GOAL OF THE EXERCISE:
Answer these questions using the book review below:
1. What is Lillian's job?
2. What is Blake's job?
3. How long before the story did Lillian's marriage break down?

TEXT EXCERPT:
<<<<
Choosing LillianI Loved Call Me Lucy by Rania Battany and Choosing Lillian is the second in the Stolen Hearts series which follows on a little while after and this time social worker Lillian, who helped Lucy in the first novel, gets her own HEA.

For those who have read Call me Lucy, you will know that the chemistry between Lillian and the police officer Blake, was palpable, so it was no surprise that these two characters find ways to reconnect after Lucy’s case is finished.

Blake was definitely the instigator in this relationship, making excuses to catch up with her, and though shy, knew what he wanted when it came to Lillian. I really liked Blake and I was barracking for him through the whole novel, such a lovely guy, and very protective when it came to Lillian and it turns out, he has every reason to worry about her. Lillian isn’t too sure of what she wants due to the breakdown of her marriage a year before, and because of this, she sends lots of mixed signals to poor Blake, and to herself. I thought her friends and family weren’t very supportive of Lillian starting a new relationship, except of course Lucy, who was right behind her. Lillian is also still suffering the loss of a young client and still coming to terms with her inability to help when it was needed. Lillian has lots to deal with including her ex-husband who causes a few extra issues she definitely doesn’t need.
>>>>
Source data
<<<<
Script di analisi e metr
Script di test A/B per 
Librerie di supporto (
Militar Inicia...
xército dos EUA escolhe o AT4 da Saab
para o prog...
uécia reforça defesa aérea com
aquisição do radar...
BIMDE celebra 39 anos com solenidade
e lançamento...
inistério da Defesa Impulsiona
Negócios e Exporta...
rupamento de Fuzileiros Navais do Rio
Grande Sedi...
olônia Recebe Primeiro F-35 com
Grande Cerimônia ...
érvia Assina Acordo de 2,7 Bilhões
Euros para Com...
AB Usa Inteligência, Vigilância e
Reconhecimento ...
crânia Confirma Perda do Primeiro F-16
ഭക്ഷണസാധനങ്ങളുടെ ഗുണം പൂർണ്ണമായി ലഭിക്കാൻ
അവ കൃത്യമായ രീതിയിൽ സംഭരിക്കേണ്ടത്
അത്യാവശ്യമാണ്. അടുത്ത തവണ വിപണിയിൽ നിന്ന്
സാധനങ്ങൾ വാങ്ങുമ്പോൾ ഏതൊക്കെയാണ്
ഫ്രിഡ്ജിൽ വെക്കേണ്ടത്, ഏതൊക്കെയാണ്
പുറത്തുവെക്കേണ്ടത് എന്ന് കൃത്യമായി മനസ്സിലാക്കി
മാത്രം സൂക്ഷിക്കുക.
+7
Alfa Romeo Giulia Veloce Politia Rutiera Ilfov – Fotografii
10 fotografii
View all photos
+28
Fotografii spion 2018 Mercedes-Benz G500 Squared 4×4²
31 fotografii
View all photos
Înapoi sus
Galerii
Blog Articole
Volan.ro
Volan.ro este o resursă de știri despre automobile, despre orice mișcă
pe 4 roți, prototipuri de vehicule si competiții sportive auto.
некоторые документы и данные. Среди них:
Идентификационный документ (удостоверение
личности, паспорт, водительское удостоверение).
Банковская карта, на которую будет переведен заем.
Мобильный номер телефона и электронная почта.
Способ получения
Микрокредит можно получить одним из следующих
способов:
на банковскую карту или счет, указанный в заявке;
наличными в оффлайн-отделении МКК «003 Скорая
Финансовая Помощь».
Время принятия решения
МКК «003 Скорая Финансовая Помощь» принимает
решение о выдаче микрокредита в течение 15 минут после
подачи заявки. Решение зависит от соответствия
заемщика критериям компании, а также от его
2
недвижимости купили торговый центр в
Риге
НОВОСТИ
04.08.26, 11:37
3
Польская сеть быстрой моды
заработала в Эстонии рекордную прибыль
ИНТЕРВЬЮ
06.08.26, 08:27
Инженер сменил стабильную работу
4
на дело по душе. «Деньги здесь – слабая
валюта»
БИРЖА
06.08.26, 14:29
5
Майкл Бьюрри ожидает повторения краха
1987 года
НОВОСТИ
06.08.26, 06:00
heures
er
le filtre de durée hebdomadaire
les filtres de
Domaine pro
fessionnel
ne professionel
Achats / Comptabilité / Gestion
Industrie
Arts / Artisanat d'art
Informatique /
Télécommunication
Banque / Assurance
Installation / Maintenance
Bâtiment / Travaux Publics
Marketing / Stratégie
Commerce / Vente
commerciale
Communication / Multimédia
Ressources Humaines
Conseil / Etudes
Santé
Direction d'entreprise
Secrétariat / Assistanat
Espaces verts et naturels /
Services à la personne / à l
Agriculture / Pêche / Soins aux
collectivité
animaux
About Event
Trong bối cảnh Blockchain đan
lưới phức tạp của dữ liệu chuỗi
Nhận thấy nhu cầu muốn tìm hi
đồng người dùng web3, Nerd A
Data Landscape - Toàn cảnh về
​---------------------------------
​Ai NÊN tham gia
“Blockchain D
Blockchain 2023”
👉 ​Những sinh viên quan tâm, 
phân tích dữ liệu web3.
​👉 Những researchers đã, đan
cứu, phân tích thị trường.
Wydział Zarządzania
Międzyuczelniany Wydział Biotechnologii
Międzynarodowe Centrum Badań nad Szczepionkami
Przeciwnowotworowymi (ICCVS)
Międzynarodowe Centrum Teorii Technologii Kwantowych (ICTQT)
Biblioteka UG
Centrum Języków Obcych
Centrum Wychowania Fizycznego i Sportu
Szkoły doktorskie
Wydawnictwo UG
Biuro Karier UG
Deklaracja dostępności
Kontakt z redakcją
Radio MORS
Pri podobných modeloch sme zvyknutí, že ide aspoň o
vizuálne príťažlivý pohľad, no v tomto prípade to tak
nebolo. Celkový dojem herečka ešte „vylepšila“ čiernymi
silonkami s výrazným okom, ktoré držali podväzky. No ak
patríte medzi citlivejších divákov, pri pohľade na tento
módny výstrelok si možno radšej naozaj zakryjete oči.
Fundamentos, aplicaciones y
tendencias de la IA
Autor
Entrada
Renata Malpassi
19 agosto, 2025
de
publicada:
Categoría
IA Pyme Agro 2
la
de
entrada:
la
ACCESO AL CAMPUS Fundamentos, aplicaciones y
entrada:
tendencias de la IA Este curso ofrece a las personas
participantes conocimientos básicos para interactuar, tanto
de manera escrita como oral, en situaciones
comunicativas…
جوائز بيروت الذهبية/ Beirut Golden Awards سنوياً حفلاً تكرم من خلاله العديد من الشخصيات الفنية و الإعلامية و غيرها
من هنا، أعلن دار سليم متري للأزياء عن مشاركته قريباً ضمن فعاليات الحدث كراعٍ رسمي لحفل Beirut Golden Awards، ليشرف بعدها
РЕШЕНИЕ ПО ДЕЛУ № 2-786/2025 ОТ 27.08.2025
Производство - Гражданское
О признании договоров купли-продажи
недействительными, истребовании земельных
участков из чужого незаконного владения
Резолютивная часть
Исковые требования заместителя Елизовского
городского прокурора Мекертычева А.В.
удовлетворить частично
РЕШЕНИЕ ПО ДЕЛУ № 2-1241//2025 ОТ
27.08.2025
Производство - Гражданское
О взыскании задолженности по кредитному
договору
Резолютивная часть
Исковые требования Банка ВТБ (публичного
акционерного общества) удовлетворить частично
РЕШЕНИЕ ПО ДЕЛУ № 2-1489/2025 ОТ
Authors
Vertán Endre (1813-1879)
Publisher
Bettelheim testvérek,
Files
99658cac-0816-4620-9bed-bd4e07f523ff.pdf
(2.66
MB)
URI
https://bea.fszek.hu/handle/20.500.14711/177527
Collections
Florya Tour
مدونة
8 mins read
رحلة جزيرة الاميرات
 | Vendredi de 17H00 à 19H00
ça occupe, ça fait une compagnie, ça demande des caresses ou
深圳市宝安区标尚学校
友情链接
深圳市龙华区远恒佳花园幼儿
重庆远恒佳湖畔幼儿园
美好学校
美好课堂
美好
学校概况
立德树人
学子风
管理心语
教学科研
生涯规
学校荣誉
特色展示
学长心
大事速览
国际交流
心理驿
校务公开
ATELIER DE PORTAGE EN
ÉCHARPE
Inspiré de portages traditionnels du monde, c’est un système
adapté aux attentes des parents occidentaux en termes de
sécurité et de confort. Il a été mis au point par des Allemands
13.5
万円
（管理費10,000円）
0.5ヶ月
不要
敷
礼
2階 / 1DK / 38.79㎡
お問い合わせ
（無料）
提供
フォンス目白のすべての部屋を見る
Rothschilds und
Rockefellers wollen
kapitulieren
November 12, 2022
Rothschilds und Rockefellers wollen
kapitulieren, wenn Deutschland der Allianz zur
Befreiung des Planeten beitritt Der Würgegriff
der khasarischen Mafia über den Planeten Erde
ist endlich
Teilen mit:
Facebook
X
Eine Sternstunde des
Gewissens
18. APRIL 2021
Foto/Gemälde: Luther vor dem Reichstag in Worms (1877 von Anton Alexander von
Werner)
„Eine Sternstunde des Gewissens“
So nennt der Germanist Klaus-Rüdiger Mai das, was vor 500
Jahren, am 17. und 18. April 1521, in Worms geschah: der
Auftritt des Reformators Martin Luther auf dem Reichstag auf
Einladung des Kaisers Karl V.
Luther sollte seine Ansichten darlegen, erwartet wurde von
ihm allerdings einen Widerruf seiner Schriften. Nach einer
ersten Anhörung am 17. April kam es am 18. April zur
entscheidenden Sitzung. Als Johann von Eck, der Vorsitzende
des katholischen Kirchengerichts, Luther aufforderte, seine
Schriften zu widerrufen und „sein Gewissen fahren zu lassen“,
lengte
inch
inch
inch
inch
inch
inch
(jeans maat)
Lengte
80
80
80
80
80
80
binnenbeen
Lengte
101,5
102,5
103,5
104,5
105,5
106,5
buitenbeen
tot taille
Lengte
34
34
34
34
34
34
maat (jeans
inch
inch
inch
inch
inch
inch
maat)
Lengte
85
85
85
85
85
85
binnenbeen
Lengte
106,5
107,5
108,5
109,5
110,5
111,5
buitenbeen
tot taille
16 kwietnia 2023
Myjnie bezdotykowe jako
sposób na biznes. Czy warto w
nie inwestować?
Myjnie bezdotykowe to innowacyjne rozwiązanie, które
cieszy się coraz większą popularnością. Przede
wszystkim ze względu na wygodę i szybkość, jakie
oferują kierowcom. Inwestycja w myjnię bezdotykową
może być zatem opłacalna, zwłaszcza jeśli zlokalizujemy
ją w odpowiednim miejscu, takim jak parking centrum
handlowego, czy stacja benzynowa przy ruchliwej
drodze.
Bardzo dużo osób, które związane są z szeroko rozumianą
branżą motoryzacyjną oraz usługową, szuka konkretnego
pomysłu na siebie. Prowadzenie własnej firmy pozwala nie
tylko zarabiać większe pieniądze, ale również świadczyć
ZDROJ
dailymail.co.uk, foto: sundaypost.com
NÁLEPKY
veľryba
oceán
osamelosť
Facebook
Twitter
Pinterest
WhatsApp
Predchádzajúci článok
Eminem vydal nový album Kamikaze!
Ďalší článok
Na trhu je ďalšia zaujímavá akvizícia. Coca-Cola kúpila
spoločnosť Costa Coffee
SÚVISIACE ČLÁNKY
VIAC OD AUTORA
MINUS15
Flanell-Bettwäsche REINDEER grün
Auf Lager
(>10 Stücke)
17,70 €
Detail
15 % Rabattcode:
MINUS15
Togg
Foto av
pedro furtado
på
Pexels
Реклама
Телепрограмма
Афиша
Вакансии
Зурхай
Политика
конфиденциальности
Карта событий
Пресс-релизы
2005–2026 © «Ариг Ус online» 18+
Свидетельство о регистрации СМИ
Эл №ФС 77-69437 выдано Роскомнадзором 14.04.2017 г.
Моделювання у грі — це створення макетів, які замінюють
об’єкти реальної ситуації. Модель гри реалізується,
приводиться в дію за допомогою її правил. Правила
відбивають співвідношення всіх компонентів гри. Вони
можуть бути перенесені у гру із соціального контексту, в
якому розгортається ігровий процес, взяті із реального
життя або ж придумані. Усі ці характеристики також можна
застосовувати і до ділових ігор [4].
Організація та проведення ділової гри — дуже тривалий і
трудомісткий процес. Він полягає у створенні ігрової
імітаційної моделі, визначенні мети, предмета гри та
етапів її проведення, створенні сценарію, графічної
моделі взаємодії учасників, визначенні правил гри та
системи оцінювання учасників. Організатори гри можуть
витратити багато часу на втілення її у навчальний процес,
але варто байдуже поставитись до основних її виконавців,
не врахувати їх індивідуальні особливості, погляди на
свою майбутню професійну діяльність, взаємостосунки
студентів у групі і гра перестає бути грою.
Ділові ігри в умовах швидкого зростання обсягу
>>>>
OUTPUT FOR THIS TASK:
1. Social worker
2. Police officer
3. A year